“I Have Waited for This Moment All Week.”

(Tuesday Morning, December 29)

I’m driving over to Andy’s house, sad to be giving up his car. It’s one thing to ride in a 1970 Buick Electra convertible; it is something else all together to commandeer one. Talk about old school. Behind the giant steering wheel, with its loose play and ridiculous turn radius, you can’t decide if you should round up some buddies and go rob a bank or pick up the homecoming queen and drive her around a track.

Today, dressed in a tie, I feel like a character from an old Sinatra movie, on the Vegas Strip, making his way to the Dunes to rough up someone with his brass knuckles.

But, alas, today Andy and I are exchanging cars.

At least that’s what he thinks.

I have waited for this moment all week. Maybe I have waited for this moment my whole life. Some call what is about to happen convergence. Andy calls it the true legacy of exchange. This is the stuff you expect to see only in movies. And now it is happening in my world. How crazy. Before the world began, God showed the angels this whole scene on tape delay, and now it takes place on earth. This is what Andy has waited for all along. He’s been modeling the necessary destination of the very relationship he initiated. He knew that for it to be authentic, someday, in some areas, the student would have to become the teacher. The one being protected would become the protector. This is the life Andy led me into. This is what I have matured into. He’s been working toward this since the day we met! He just didn’t know it would happen like this.

I cannot wait to see the expression on his face.

I have my Oakleys on, the ones with glare-resistant lenses and unbreakable frames. I’ve called ahead, asking him to be outside when I pull up. I’m very, very good, if I do say so myself.

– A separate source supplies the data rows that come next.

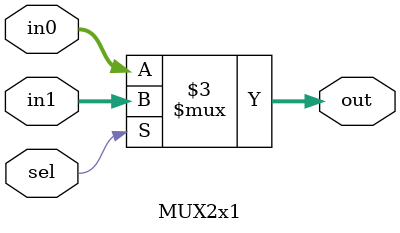
<source format=v>
module MUX2x1 (
    input wire sel,
    input wire [15:0] in0,
    input wire [15:0] in1,
    output reg [15:0] out
);

    always @(*) begin
        if (sel) begin
            out = in1;
        end else begin
            out = in0;
        end
    end
endmodule
</source>
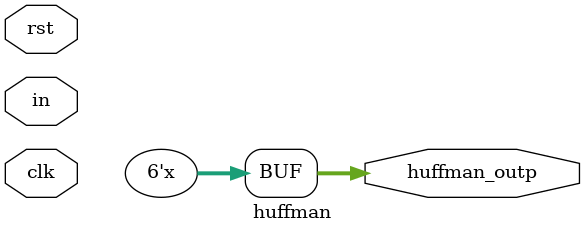
<source format=sv>
module huffman(input  logic clk,
               input logic rst,
               input  logic in,
               output logic [5:0] huffman_outp);
    logic [8:0] buffer_in, buffer_out, pulser_counter;

    always@(posedge clk,posedge rst)begin
        if(rst)begin 
            pulser_counter <= 0;
            huffman_outp = 0;
            buffer_in <= {8{'z}};
        end
        else begin
            buffer_in[7-pulser_counter] <= in ;
            pulser_counter <= pulser_counter + 1;
            if(pulser_counter >= 10)pulser_counter <= 0;
        end
    end
    always @(*) begin
            case(pulser_counter)
                9'b00000010:begin
                    case (buffer_in[7:6])
                    2'b00:begin
                        huffman_outp = 1;
                        pulser_counter <= 0;
                        buffer_in <= {8{'z}};
                    end
                    2'b01:begin
                        huffman_outp = 2;
                        pulser_counter <= 0;
                        buffer_in <= {8{'z}};
                    end 
                    2'b10:begin 
                        huffman_outp = 3;
                        buffer_in <= {8{'z}};
                        pulser_counter <= 0;
                    end 
                    default:huffman_outp = 0;
                endcase 
                end
                9'b00000011:begin
                    case(buffer_in[7:5])
                        3'b110:begin
                            huffman_outp =4;
                            buffer_in <= {8{'z}};
                            pulser_counter <= 0;
                        end
                    endcase
                end
                9'b000000110:begin
                    case(buffer_in[7:2])
                    6'b111000:begin
                        huffman_outp = 5;
                        buffer_in <= {8{'z}};
                        pulser_counter <= 0;
                    end
                    6'b111001:begin
                        huffman_outp = 6;
                        buffer_in <= {8{'z}};
                        pulser_counter <= 0;
                    end
                    6'b111010:begin
                        huffman_outp = 7;
                        buffer_in <= {8{'z}};
                        pulser_counter <= 0;
                    end
                    endcase 
                end
                9'b000000111:begin
                case(buffer_in[7:1])//110110
                    7'b1110110:begin
                        huffman_outp = 8;
                        buffer_in <= {8{'z}};
                        pulser_counter <= 0;
                    end
                    7'b1110111:begin
                        huffman_outp = 9;
                        buffer_in <= {8{'z}};
                        pulser_counter <= 0;
                    end
                    7'b1111000:begin
                        huffman_outp = 10;
                        buffer_in <= {8{'z}};
                        pulser_counter <= 0;
                    end
                    7'b1111001:begin
                        huffman_outp = 11;
                        buffer_in <= {8{'z}};
                        pulser_counter <= 0;
                    end
                    7'b1111010:begin
                        huffman_outp = 12;
                        buffer_in <= {8{'z}};
                        pulser_counter <= 0;
                    end
                    7'b1111011:begin
                        huffman_outp = 13;
                        buffer_in <= {8{'z}};
                        pulser_counter <= 0;
                    end
                    7'b1111100:begin
                        huffman_outp = 14;
                        buffer_in <= {8{'z}};
                        pulser_counter <= 0;
                    end
                    7'b1111101:begin
                        huffman_outp = 15;
                        buffer_in <= {8{'z}};
                        pulser_counter <= 0;
                    end
                    7'b1111110:begin
                        huffman_outp = 16;
                        buffer_in <= {8{'z}};
                        pulser_counter <= 0;
                    end
                endcase 
            end
            9'b000001000:begin
                case (buffer_in)
                9'b11111110:begin
                    huffman_outp = 17;
                    pulser_counter <= 0;
                    buffer_in <= {8{'z}};
                end
                9'b11111111:begin
                    huffman_outp = 18;
                    pulser_counter <= 0;
                    buffer_in <= {8{'z}};
                end
                endcase 
            end
        endcase
    end
    
endmodule
</source>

I turn onto his street and spot him off in the distance, standing out front, next to my Mercedes.

Here we go.

I pull up next to the Mercedes, out in the middle of the street. I put the car in park, the engine still running.

He looks at me, confused. “What’s going on?”

We both stare at each other. I say nothing. I just smile and put my right arm on top of the seat. I’m suddenly flooded with a blur of experiences he and I have shared on this amazing ride.

Threatening him at Fenton’s. Driving us up on the hill, blowing smoke rings into the night air. Hearing his voice as the sound track for the scenes below I was starting to see for the first time. Talking me out of my own house, over the phone. Walking me through my first visit to Bo’s. Listening to him describe his business failure. Watching me, in my office, trapping myself. Holding cups of coffee at the marina. Letting go of the wheel, out on the ocean. Confronting my lies after I hurt Lindsey at lunch. Sitting next to him as he bares his soul about his dad. Waking up to him on our doorstep behind shopping bags holding ingredients for his Norwegian streusel.

“Steven?”

I am so excited I can barely say it with a straight face. “Good morning, Andy. Get in.”

He’s taken aback. “What do you mean? Where are we going?”

“We’re going to go see your dad.”

Andy is expressionless.

“You’re going to need these.” I toss him a pair of my Oakleys.

Andy tries to say something to buy time. “Uh, what do you… you mean right now? Because I was going to…”

“Look, I’m pretty sure this car will take us to the places you need to go. But I can’t make you get in.”

“But I thought we were gonna exchange cars today.”

That’s when I give him the answer I’ve rehearsed all week long. “I can’t, Andy. At least not on your terms. So are you getting in, or am I gonna buy you a pound of coffee and send you on your way?”

Ka ching.

He looks at me a long time. Then he looks down, his hands in his pockets, gently kicking at the ground. The exchange is taking place, only now in reverse. Like a boomerang, what Andy threw out as a gift has finally found its way back to him.

Then he looks up at me, almost smiling.

“You’re good. You’re very good. All right, Steven, let’s go see my dad.”

Go figure. Andy is letting me protect him.

Andy reaches in to open the door with the inside handle. He puts on my Oakleys and sits down in the passenger seat. He runs his hands along the seat, and then sits back as far as he can, settling in for a ride down the coast.

He pulls out a cigar and begins to unwrap it. “Do you mind if I smoke?” he asks.

“Yes, I do.” I don’t, really. I’ve just wanted the chance to say that for so long.

I caught him off guard, just as I’d hoped. He answers quickly. “Oh, yes, well, sure. Sorry.” He puts the cigar back into his shirt and continues, “You’re right. I’ve been trying to quit. I really am going to quit.”

And with that the giant Electra convertible rumbles its way out of his neighborhood.

Two prodigals, with vastly different journeys, are together again, finding their way back home.